TASK GOAL: Format the lines of the items below as a JSON list of strings, one string per line, omitting blank lines. Leave the pictures out of the answer.

Dataset excerpts:

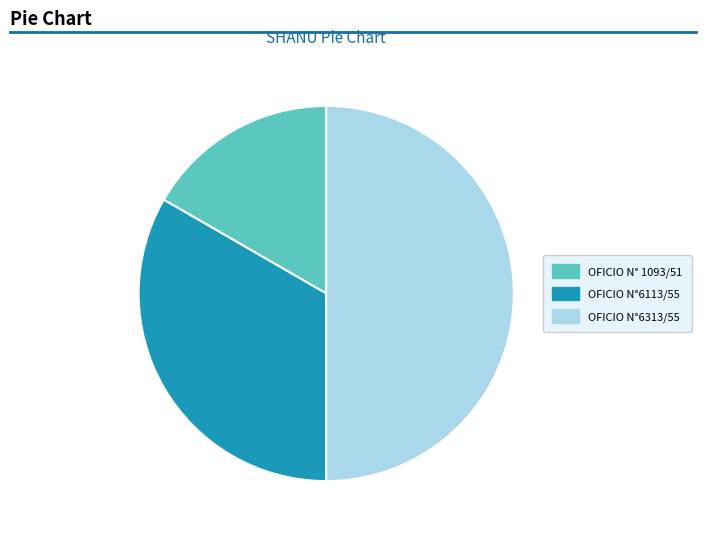

What is the smallest slice in the pie chart?

OFICIO N° 1093/51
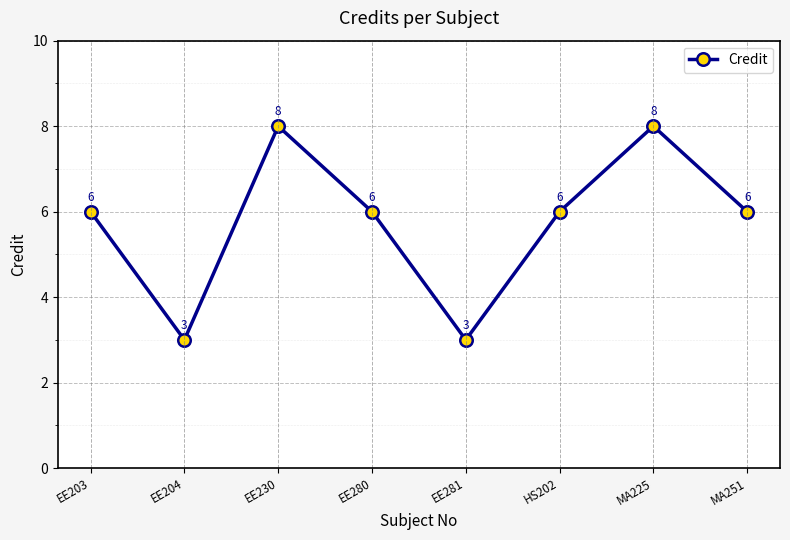

The chart shows a value of 2 at HS202. True or false?

False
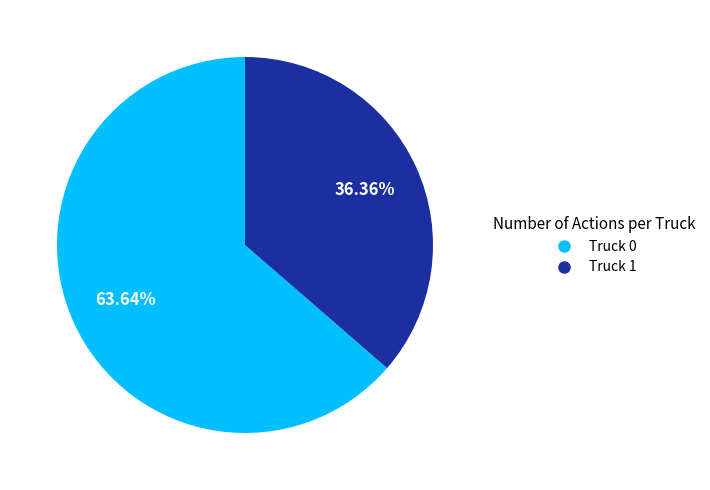

What is the majority slice?

Truck 0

SOLUTION TO THIS PROBLEM:
[
  "What is the smallest slice in the pie chart?",
  "OFICIO N° 1093/51",
  "The chart shows a value of 2 at HS202. True or false?",
  "False",
  "What is the majority slice?",
  "Truck 0"
]